A planner-actor architecture (LLM plans, deterministic actor executes, see below):
P(plan) ≈ 0.99, P(execute) ≈ 1.00 → P(success) ≈ 0.99
Take a ten-step workflow and compound the per-action numbers. Pure LLM at 0.95 per step: 0.95^10 ≈ 60% chance of running clean end-to-end. Pure LLM at the more realistic 0.41 baseline from Routine: essentially zero. Planner-actor at 0.99: 0.99^10 ≈ 90%. Same workflow length, very different probability of finishing.
You do not quite get to 100%. Planning can still introduce risk, though it can be made much better by:
- Having a Human-in-the-Loop review that the correct workflow is being called.
- Calling tools that are themselves tested workflows.
Execution can still encounter states you did not anticipate during testing. That is a real-world failure scenario, and it’s a point that I’ll explore in depth in a future post about how to handle the moment determinism breaks.
The point: you stop compounding execution risk on top of planning risk, you keep the audit trail, you keep the ability to roll back, and you keep the latency and the energy bill in check.
Planner-actor: a pragmatic bridge
The planner-actor approach (not the same as ReAct, see the note at the end) is not the end state. It’s the architecture that lets you ship today, with current model accuracy, while preserving a clean migration path:
Today. LLM plans, deterministic actor executes. The LLM is in the loop where it adds value (parsing intent, summarizing results, generating new actor scripts) but never on the critical execution path. A RecoveryAgent (also an LLM) can take over when a deterministic plan hits an unexpected state, because at that point determinism is already gone anyway.

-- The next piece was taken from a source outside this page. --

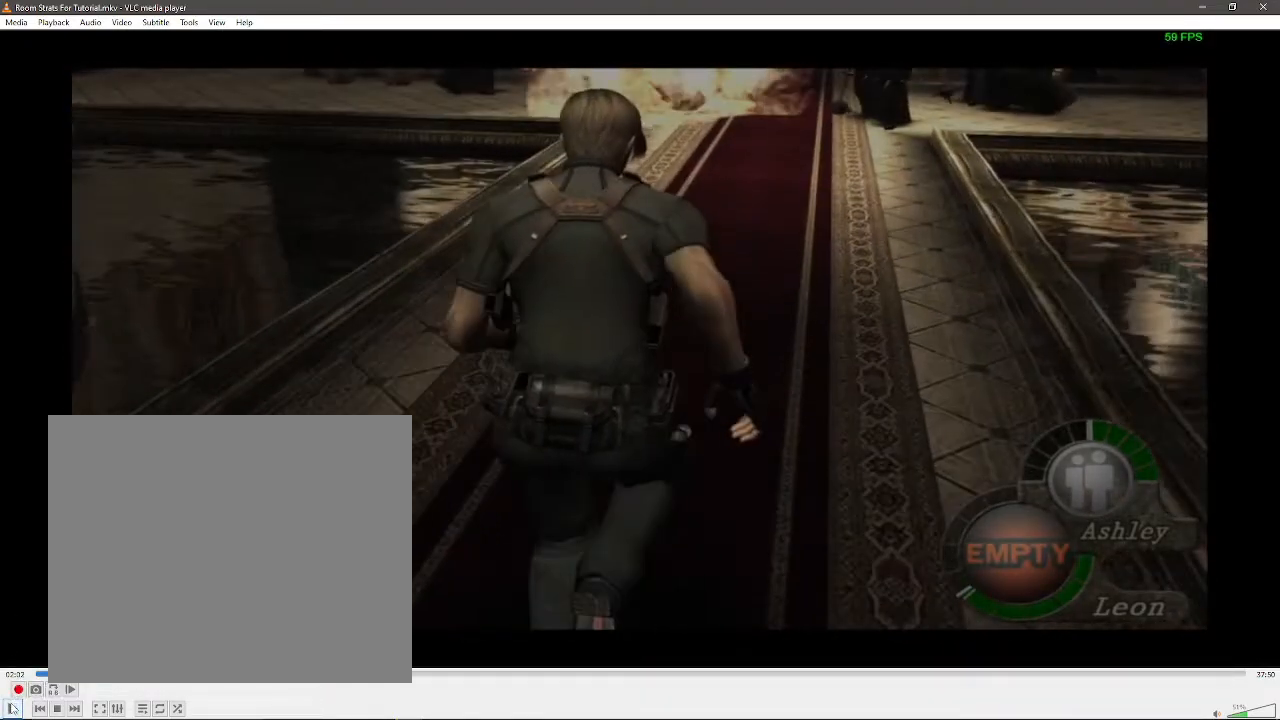
{"buttons": [], "left_stick": "up", "right_stick": "down", "events": []}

Tomorrow. As accuracy climbs, individual deterministic actors get replaced with LLM-skill calls one at a time. The migration is not trivial. Testing, regression, and the audit story all change as more execution becomes probabilistic. The orchestrator stays.

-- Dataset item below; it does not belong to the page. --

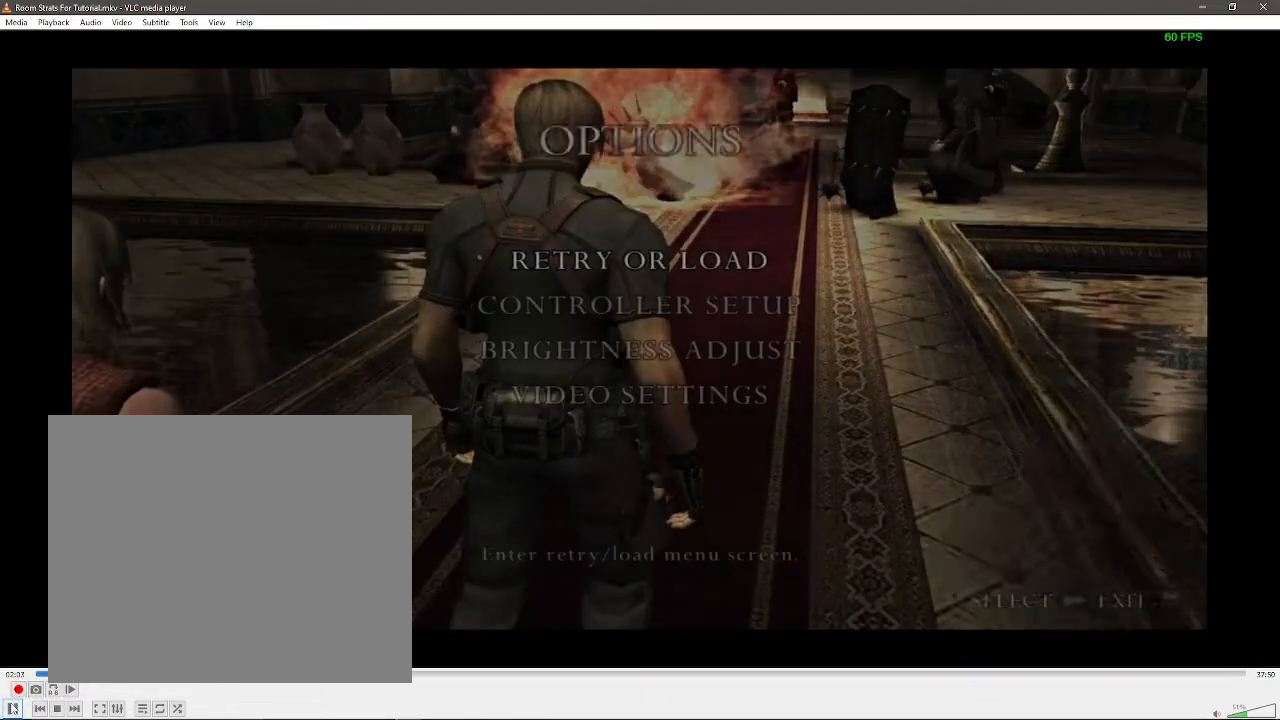
{"buttons": [], "left_stick": "center", "right_stick": "center", "events": [[100, "X", "down"], [183, "X", "up"], [267, "X", "down"], [300, "DPAD_LEFT", "down"], [317, "X", "up"], [383, "X", "down"], [433, "DPAD_LEFT", "up"], [500, "X", "up"]]}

LLMs are tools that cost money and energy to operate. They unlock things that were impractical before. The trick is to use them where they shine (compression and expansion) and to keep them off the critical path where deterministic algorithms already do the job better, faster, and cheaper.
A note about planner-actor versus ReAct
With ReAct (Yao et al., 2022), control flow lives inside the LLM and is decided at runtime. The model alternates between Thought → Action → Observation → Thought → Action → … in a single conversation. Every “what should I do next” decision is an autoregressive token-generation step. Tools themselves are deterministic (the search API returns what it returns), but the sequence and selection of tool calls is probabilistic and decided fresh each run.
Planner-actor: control flow is decided up front and frozen. The LLM produces a plan (typically a DAG, JSON workflow, or ordered sequence) and hands it off to a deterministic orchestrator (e.g., Dell Automation Platform) that executes it. The orchestrator does not call back into the LLM at each step. The LLM has spent its token budget on planning; the rest is mechanical execution.
The shorthand: ReAct is interpreted; planner-actor is compiled. ReAct decides each step at runtime, the way an interpreter evaluates expressions one at a time. Planner-actor produces the whole program first, then runs it through a tested build system.
Practical consequences:
- Determinism. Planner-actor wins. Same plan, same execution. ReAct re-decides control flow every run, so the same inputs can produce different action traces.
- Auditability. A planner-actor plan is a reviewable artifact you can pin to a change ticket. A ReAct trace is “whatever the model decided this time.”
- Latency. Planner-actor pays one LLM round-trip up front. ReAct pays one per step.
- Adaptivity. ReAct wins. If something unexpected happens mid-run, it can pivot. Planner-actor needs the plan to anticipate the surprise, or to fall back to a recovery mechanism, which is where something like a RecoveryAgent would fit. More on this in a future post.
When to use which:
- ReAct for research, question-answering, exploration. The goal is to learn more, and a different action trace each run is fine, sometimes even better.
- Planner-actor for production state changes, anything with side effects, anywhere the plan must be auditable before execution.
The middle ground: harnesses. In practice, production agents rarely live purely in one camp. A harness (i.e., the surrounding scaffolding of orchestration, memory, retrieval, skills, and guardrails) picks the right execution model per step. Read-only diagnostic loops can run ReAct-style, where adaptivity is the point. Write actions with real blast radius get compiled into a plan and handed to a deterministic actor. The harness is what decides which is which, and that decision is where most of the interesting design work lives. I’ll say more in a forthcoming post and companion explainer, Harnesses Illustrated.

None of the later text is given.